Figure 8a,b shows the R² and RMSE values of the 180 regression models that were established using the SPAD value and nine vegetation indexes (NDVI, GNDVI, NDVIR, CIG, RCIG, NG, NR, RVI, and GRVI) from the AOV1, AOV2, AOV3, AOV4, and 3DROI point cloud models. The R² and the RMSE values ranged from 0.7279 to 0.9443 and from 0.8505 to 1.8471, respectively.

The comparison of the determination coefficient R² values among the regression models with different prototype functions (Figure 8c) reveals that the mean R² value of the regression model with the quadratic function (M2) as the prototype function was larger than that of the models using the linear function (M1), the exponential function (M3), or the power function (M4) as the prototype function. However, the difference in the overall regression/correlation was insignificant among all the M1–M4 regression models. This insignificance might be attributable to the small range of plant SPAD readings. In this study, the SPAD readings ranged from 31.46 to 60.90 and the average value ranged from 37.49 to 53.35. When the vegetation indexes from the 3DROI point cloud model were used as the input variables to construct the M1, M2, M3, and M4 regression models, the mean R² values were 0.8995, 0.9041, 0.9008, and 0.8968 and the mean RMSE values were 1.1016, 1.0733, 1.0933, and 1.1206, respectively. The R² of the regression model using the vegetation indexes from the 3DROI point cloud model was larger than that of the regression model using the vegetation indexes from the single-view point cloud models. This finding indicated that the chlorophyll measurement model that was established by using characteristic variables from the 3DROI point cloud model had a higher correlation regardless of the prototype function that was used for the regression analysis.

Figure 8d compares the mean determination coefficient R² values of all four regression methods among the models with different vegetation indexes as the input variable. When the NDVI, GNDVI, NDVIR, CIG, RCIG, NG, NR, RVI, or GRVI from the 3DROI point cloud model were used as the input variables, the mean R² values were 0.8641, 0.9390, 0.9222, 0.9418, 0.9002, 0.9022, 0.8027, 0.8945, and 0.9362 and the mean RMSE values were 1.3085, 0.8826, 1.003, 0.8623, 1.1133, 1.0950, 1.5927, 1.1409, and 0.8903, respectively. When the vegetation index from the 3DROI point cloud model was used for the regression, the determination coefficient R² was larger than that obtained when the vegetation index from the single-view point cloud model was used. Furthermore, the highest R² resulted from the regression model using CIG as the input, followed by GNDVI, GRVI, NDVIR, NG, RCIG, RVI, NDVI, and NR.

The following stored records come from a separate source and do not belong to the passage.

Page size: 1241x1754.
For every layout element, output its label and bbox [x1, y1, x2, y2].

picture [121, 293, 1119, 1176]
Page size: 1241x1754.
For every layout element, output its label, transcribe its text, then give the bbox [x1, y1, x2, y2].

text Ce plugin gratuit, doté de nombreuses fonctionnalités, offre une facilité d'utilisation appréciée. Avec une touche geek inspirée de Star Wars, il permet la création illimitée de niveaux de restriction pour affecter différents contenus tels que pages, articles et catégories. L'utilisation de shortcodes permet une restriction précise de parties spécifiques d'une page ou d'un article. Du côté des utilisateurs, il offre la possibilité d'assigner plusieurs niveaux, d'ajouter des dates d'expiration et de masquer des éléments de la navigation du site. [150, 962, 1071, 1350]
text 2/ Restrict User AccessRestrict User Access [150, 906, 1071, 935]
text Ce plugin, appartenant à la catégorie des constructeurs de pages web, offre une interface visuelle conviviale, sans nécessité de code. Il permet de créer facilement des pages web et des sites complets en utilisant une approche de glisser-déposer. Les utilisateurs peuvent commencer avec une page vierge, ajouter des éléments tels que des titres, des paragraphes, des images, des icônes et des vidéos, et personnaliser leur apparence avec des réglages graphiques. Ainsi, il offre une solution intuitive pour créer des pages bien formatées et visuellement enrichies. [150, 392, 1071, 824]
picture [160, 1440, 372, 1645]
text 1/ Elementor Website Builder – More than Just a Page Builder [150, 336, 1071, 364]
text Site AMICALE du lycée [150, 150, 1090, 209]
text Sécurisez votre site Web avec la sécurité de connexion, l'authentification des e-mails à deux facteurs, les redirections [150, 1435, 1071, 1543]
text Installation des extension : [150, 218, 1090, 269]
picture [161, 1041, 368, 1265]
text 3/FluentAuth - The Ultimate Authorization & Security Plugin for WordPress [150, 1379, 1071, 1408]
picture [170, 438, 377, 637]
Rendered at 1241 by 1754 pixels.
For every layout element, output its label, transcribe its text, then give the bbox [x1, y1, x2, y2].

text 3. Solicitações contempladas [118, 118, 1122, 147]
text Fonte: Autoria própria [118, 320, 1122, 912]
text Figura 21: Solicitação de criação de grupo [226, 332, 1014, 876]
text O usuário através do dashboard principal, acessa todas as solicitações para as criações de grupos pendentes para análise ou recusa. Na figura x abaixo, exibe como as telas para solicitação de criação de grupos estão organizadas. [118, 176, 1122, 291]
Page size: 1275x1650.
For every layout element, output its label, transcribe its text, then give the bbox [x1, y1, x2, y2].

Table 3. SPAD Regression Equation and analysis results.

Vegetable Index	Point Cloud Model	Prototype Function	SPAD Regression Equation	R2	RMSE
NDVI	3DROI	M2	SPAD = 154.8NDVI2 − 77.053NDVI + 43.256	0.8670	1.2916
GNDVI	3DROI	M3	SPAD = 14.998 × 102.4631GNDVI	0.9414	0.8725
NDVIR	3DROI	M4	SPAD = 120.28NDVIR0.5542	0.9253	0.9940
CIG	3DROI	M3	SPAD = 24.001 × 100.333CIG	0.9443	0.8508
RCIG	3DROI	M2	SPAD = −18.37RCIG2 + 58.963RCIG + 23.433	0.9023	1.1066
NG	3DROI	M2	SPAD = −2311.2NG2 + 762.19NG − 9.1868	0.9188	1.008
NR	3DROI	M3	SPAD = 122.99 × 10−5.537NR	0.8071	1.5918
RVI	3DROI	M2	SPAD = 1.3041RVI2 − 2.805RVI + 35.654	0.9019	1.1091
GRVI	3DROI	M2	SPAD = 5.9953GRVI2 − 19.913GRVI + 51.704	0.9408	0.8616

presents the SPAD regression equations and the results of using the NDVI, GNDVI, NDVIR, CIG, RCIG, NG, NR, RVI, or GRVI from the 3DROI point cloud model as the input variables.

In summary, the vegetation indexes obtained from the 3DROI point cloud model can be used to predict the chlorophyll SPAD value and evaluate the spatial SPAD distribution in the plant canopy. The performance of the regression model that was constructed from 3DROI data is superior to those using single-view data. Because its accuracy and stability are high, the proposed method is a promising tool that can be expanded for canopy physiological assessments of other plants.

4. Conclusions

A multispectral, 3D, nondestructive measurement system for greenhouse tomato plants was designed and a heterogeneous image registration method based on the Fourier transform was proposed. The values of the translation, rotation angle, and scaling coefficient between the SOC710 hyperspectral and Kinect images were used to accurately register the multispectral reflectance information to the depth coordinate system, which laid the foundation for reconstructing a multispectral 3D point cloud model. A 3D reconstruction method using multiview RGB-D images was developed using Kinect pose estimation and self-calibration to obtain a unified transformation matrix for multiview RGB-D image coordinate systems, which solved the fast rough registration of multiview point clouds. Finally, a multispectral 3D point cloud model of the plant was reconstructed using a precise ICP registration algorithm. The vegetation index from the multispectral 3D point cloud model was used as the input variable and the measured SPAD value was the output, resulting in an SPAD measurement model of the plant canopy chlorophyll. The performance of the SPAD measurement model, based on the 3D multispectral point cloud model and single-view point cloud model, was compared and analyzed by a plant canopy chlorophyll measurement experiment. The results revealed that the measurement model that was established by using the characteristic variables from a multiview point cloud model was superior to the one established using the variables from a single-view point cloud model and obtained a precise and efficient high-throughput measurement of plant chlorophyll.

In the present study, only a single-frame RGB-D image was used to establish 3D point cloud models at each AOV; therefore, the accuracy of the point cloud modeling was limited by the Kinect sensor. This drawback could be overcome by using multiframe RGB-D images to construct point cloud models at each AOV. The integration of multiple point cloud models at each AOV might improve the performance of point cloud reconstruction for small plant stems, thereby increasing the precision of 3D point cloud modeling. As a result, the model performance for plant SPAD prediction can be further improved and can provide more precise information for optimizing the plant canopy SPAD spatial distribution and density. The multispectral 3D reconstruction approach for the greenhouse tomato plants used in this study can be used to reconstruct the plant multispectral 3D point cloud model, which optimizes the traditional 2D image measurement method and can serve as a precise and efficient tool for high-throughput plant chlorophyll measurements. This low-cost, easy-to-operate method can be expanded to the physiological assessments of other plant canopies. This approach is promising and of great significance to the development of plant phenomics and other research fields.